XXIV Legislatura (dal 27 novembre 1913 al 29 settembre 1919)
Presidente del Senato
- Giuseppe Manfredi (27 novembre 1913-6 novembre 1918)
- Adeodato Bonasi (18 novembre 1918-29 settembre 1919)
Altre informazioni sulla legislatura
La XXIV legislatura fu inaugurata a Roma il 27 novembre 1913 e chiusa il 29 settembre 1919. Fu la più lunga legislatura del Regno. In Senato si svolsero 201 sedute. Giuseppe Manfredi rivestì nuovamente la carica di presidente del Senato fino alla morte, sopraggiunta il 6 novembre 1918; gli successe Adeodato Bonasi.
La legislatura fu preceduta dal patto Gentiloni, un accordo politico che comportava la desistenza in taluni collegi elettorali tra i candidati dell’Unione elettorale cattolica e i politici liberali di area moderata o conservatrice. Le elezioni della Camera dei deputati del 26 ottobre 1913 furono contraddistinte da un avanzamento degli schieramenti radicali e socialisti, e da un’affermazione della presenza cattolica.
──────────────────────────────
# Compito assegnato
Riporta ogni data completa di giorno, mese e anno presente nel brano sulla XXIV legislatura, senza ripetizioni e nell'ordine in cui compare per la prima volta.
──────────────────────────────
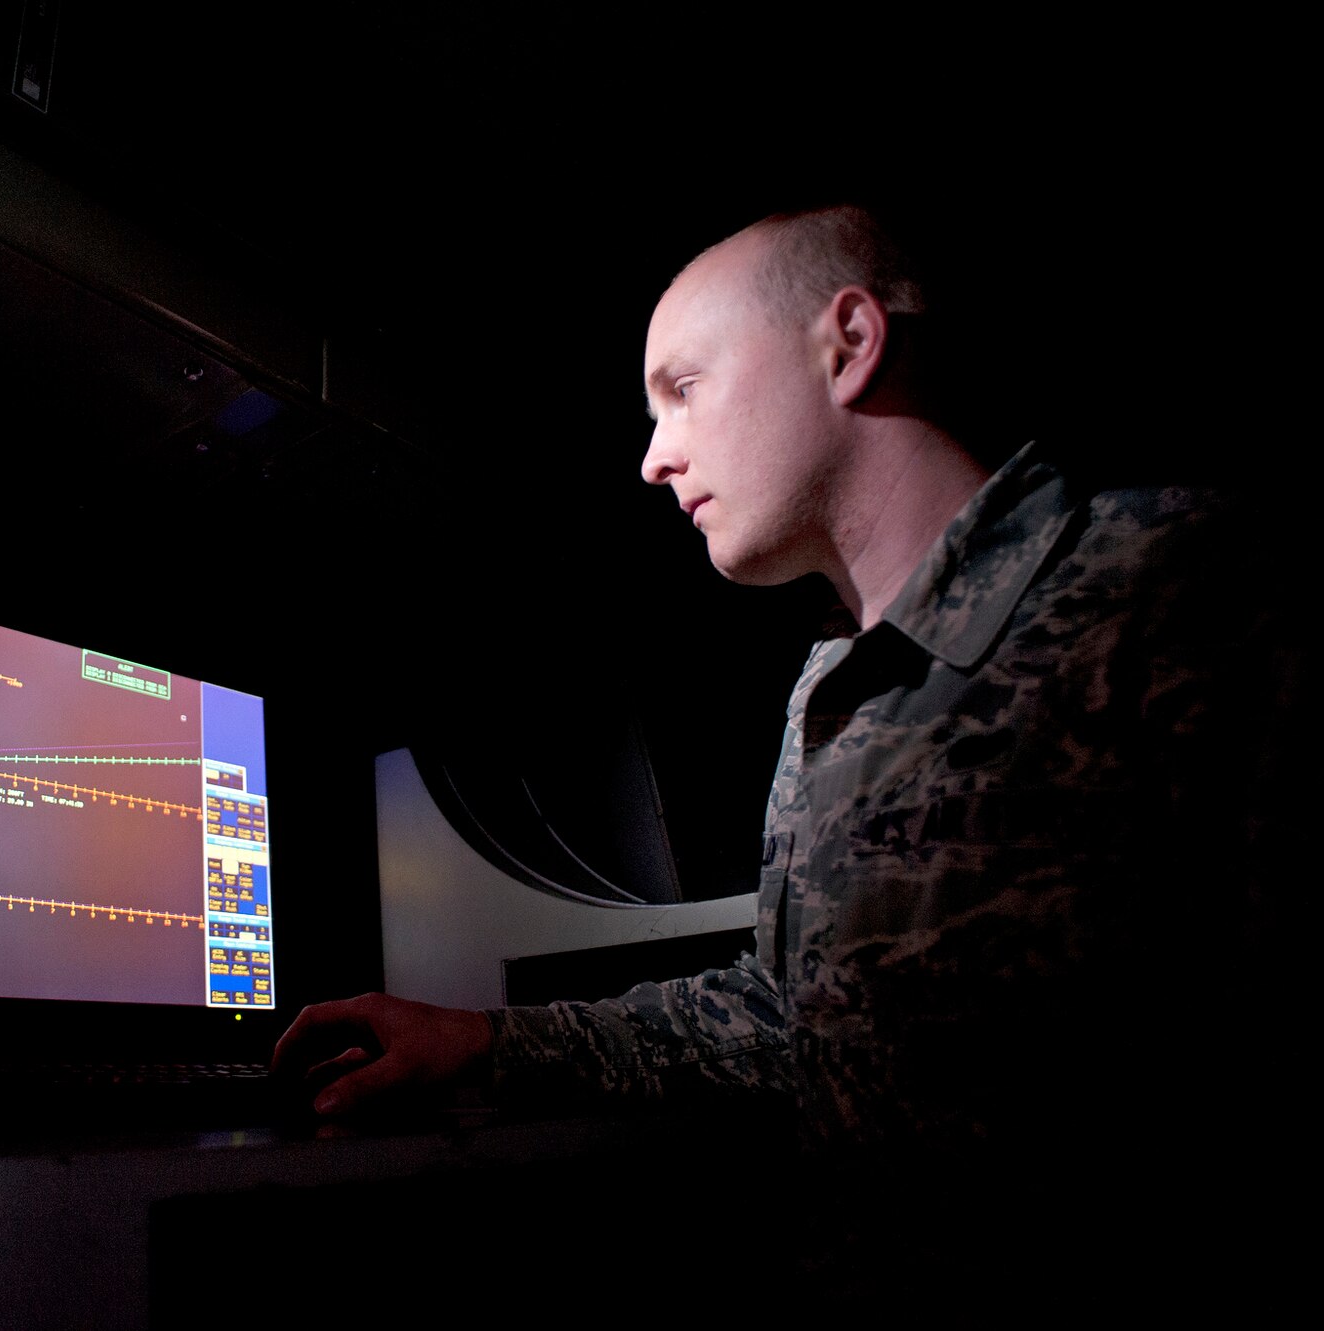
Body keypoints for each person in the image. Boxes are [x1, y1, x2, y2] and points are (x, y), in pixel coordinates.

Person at [273, 204, 1298, 1307]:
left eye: (682, 388)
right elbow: (797, 1014)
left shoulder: (1177, 582)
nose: (653, 457)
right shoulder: (830, 687)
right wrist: (484, 1039)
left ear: (847, 344)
──────────────────────────────
# Risultato del compito
27 novembre 1913, 29 settembre 1919, 6 novembre 1918, 18 novembre 1918, 26 ottobre 1913